Ему надо было знать только одно. Помимо всего прочего, помимо того, что Викки действительно в безопасности, а у него и Елены действительно ничего не получится ему надо было знать…
— Ты уверена? — он посмотрел на нее. Нет, ни обжигающей страсти, ни холодной ненависти. Лишь спокойствие и апатия, лишь… терпкая нежность. Он был благодарен ей за помощь. Он не хотел узнавать ее поглубже.
Он не хотел трепать ей нервы. И она ему — тоже.
— Уверена, — произнесла она, откидывая куртку на заднее сиденье. Ей было жарко. Ей было душно, вернее. На шее петлей стягивались мучительно долгие сутки.
— Ты понимаешь, на что идешь? Поддельные документы, угон автомобиля — это уголовка.
Гилберт улыбнулась. Нет, не усмехнулась, не оскалилась, не ухмыльнулась, а именно улыбнулась. Робко как-то, будто он сказал ей что-то запредельно нежное, будто сделал комплимент. Улыбка была недолгой.
Но она была.
— Я… знаю на что иду, — прохрипела свои слова. У него защемило сердце. Елена стала другой. Она стала уверенной, горькой, терпкой. Она стала больше не его.

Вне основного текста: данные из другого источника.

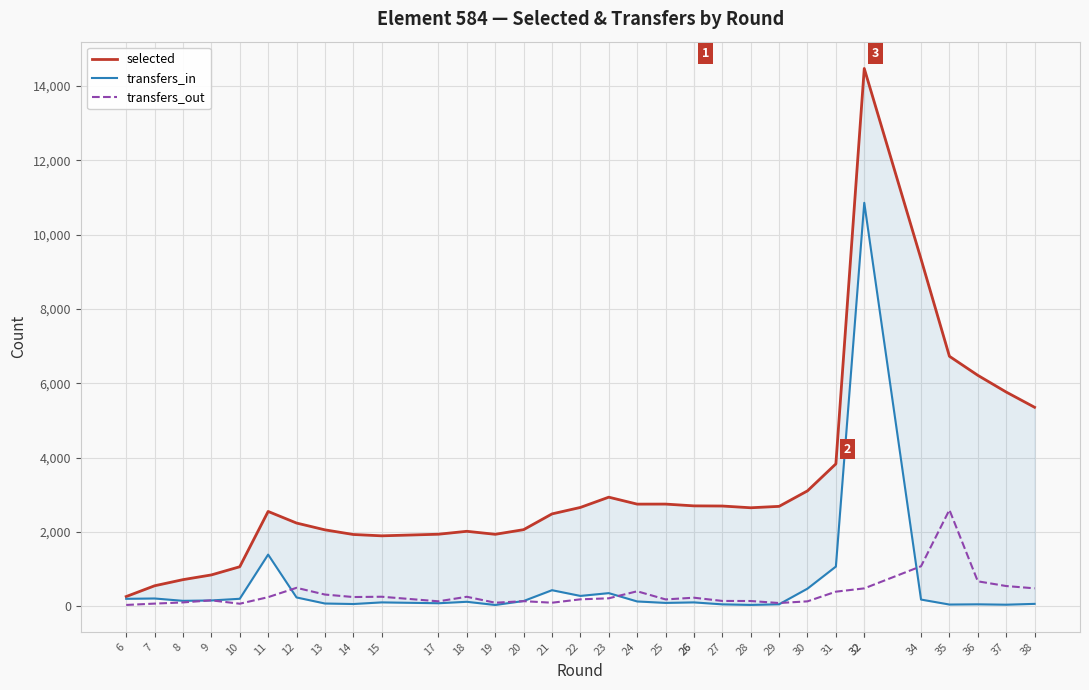

What is the difference between the maximum and minimum values in the transfers_out series?

2558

Она принадлежала совершенно иным людям, которым было наплевать на наличие такого бонуса в своих руках. — Я не буду сливаться в последний момент.
Кивнула для убедительности.
— Мы теряем время. Нам еще надо купить билеты.
Машина сорвалась с места.
3.
На вокзале Елене стало окончательно плохо. Ностальгия била под дых, проявляя пленку с забытыми воспоминаниями. Одиночество наступило на горло, слезы стали застилать восприятие мира. Руки замерзли. Гилберт отчаянно прятала взгляд и эмоции. Эта поездка только началась, а девушке уже было тяжело. Было тяжело дышать. Рядом с ним. Из-за него, если быть точнее.
Потому что Елена все еще помнила его властное: «Иди сюда» в том парке, помнила свои царапины на его плечах, его заботливость, его объятия. Она помнила о нем все так досконально, будто это случилось с ней пару минут назад. И сейчас, будучи так близко по отношению к нему, она не могла испытать то же, что испытывала раньше. Не могла затушить свое одиночество, кинувшись в теплые и крепкие объятия и растворившись в них.